Pull every line holding the word "Proludic" from the data below and copy it.

# # # #

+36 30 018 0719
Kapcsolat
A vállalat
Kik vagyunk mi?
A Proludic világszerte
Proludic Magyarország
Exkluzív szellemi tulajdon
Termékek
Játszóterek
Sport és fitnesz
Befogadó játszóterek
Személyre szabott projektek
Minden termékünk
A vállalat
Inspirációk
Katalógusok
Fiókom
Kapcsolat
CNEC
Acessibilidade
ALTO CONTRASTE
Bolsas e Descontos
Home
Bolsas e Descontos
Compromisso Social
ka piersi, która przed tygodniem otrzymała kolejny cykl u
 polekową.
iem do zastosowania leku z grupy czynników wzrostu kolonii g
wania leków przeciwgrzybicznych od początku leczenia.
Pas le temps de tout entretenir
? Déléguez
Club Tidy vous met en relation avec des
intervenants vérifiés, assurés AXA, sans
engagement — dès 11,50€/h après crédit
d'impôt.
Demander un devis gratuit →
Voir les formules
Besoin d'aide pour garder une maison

# # # #

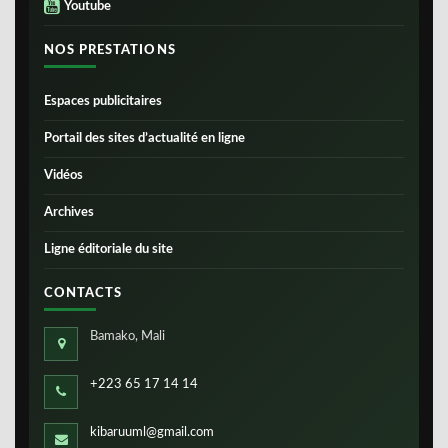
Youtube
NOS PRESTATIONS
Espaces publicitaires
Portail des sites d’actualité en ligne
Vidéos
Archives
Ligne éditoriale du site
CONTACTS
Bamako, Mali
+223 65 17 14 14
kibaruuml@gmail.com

# # # #

**Response to this exercise:**
A Proludic világszerte
Proludic Magyarország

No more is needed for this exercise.